The records:
*** Begin section ***

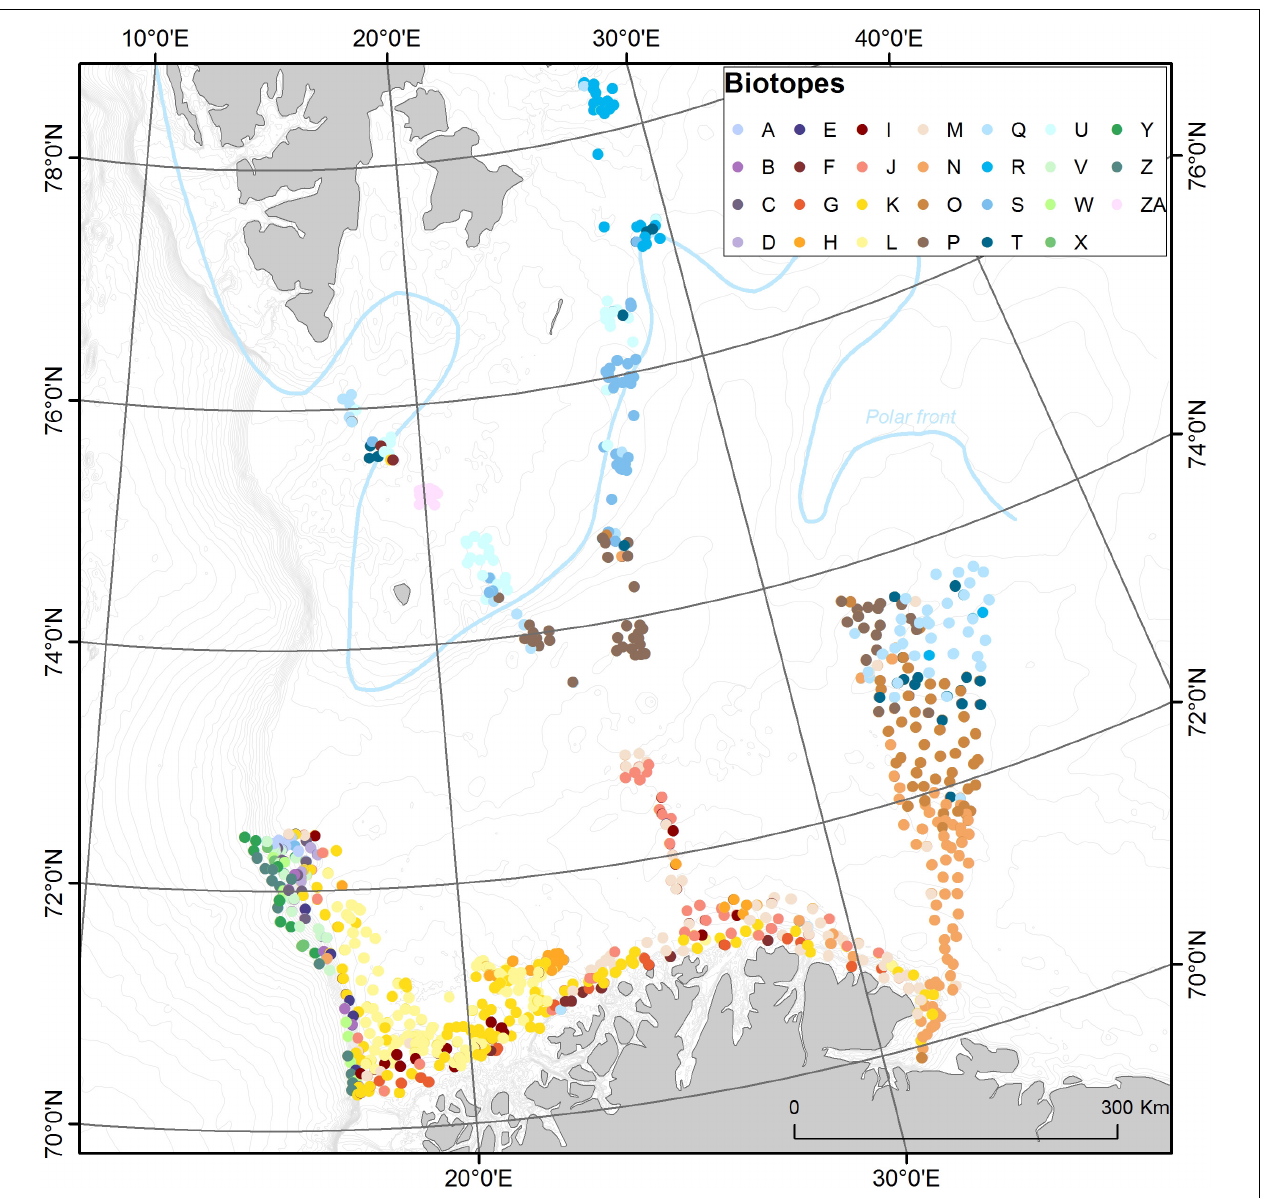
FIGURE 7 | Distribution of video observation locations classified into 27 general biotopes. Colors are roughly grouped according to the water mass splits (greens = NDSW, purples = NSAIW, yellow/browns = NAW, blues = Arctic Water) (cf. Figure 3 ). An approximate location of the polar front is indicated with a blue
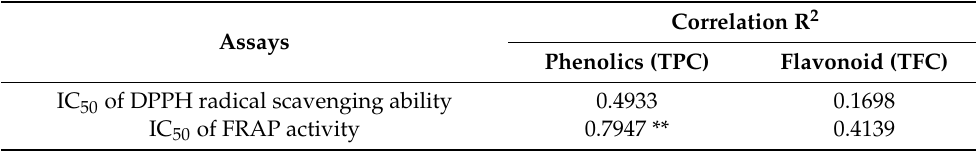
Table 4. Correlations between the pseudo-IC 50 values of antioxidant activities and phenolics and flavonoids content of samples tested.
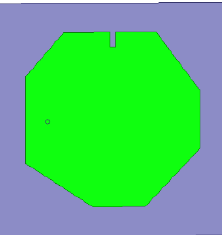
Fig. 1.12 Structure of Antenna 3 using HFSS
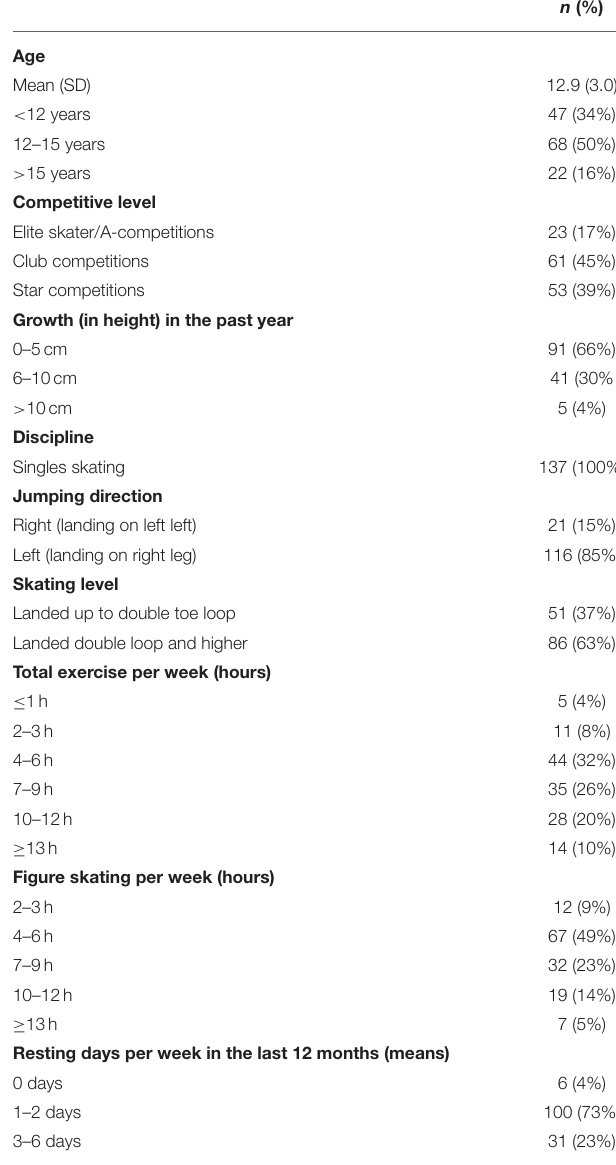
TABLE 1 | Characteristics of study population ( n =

*** End section ***
*** Begin section ***

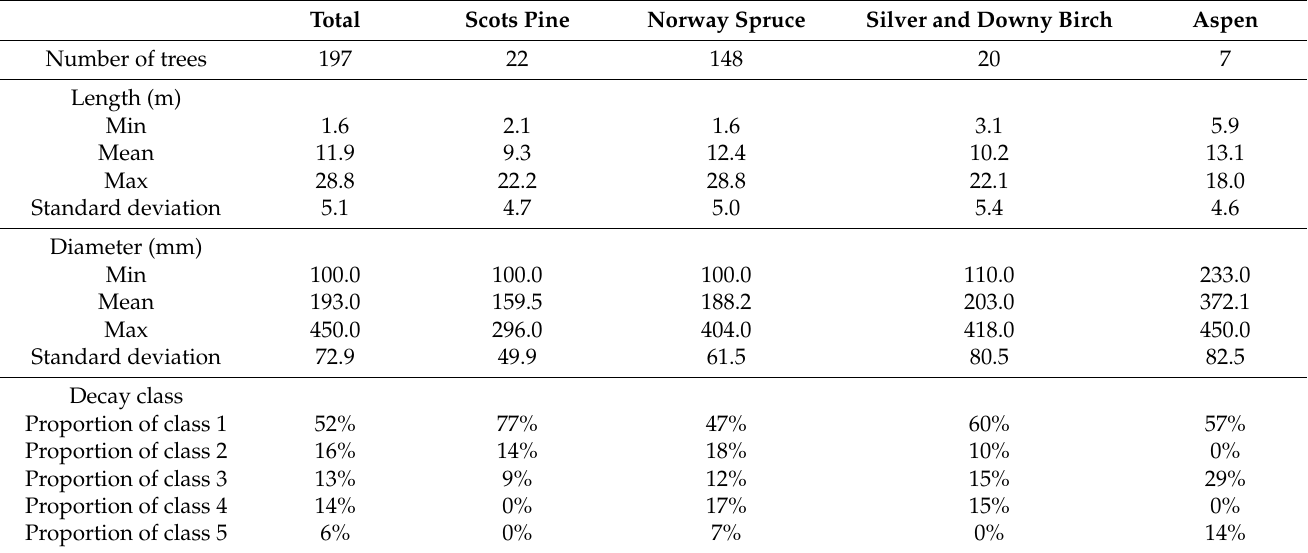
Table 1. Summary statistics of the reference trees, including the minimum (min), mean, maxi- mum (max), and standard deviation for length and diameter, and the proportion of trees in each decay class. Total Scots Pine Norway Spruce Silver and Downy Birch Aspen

*** End section ***

Exercise directions: Print nothing except the lines above from the one containing "Fig. 1.12 Structure of Antenna 3 using HFSS" down to the one containing "TABLE 1 | Characteristics", both included, exactly as written and free of pictures.

Written solution:
Fig. 1.12 Structure of Antenna 3 using HFSS
TABLE 1 | Characteristics of study population ( n =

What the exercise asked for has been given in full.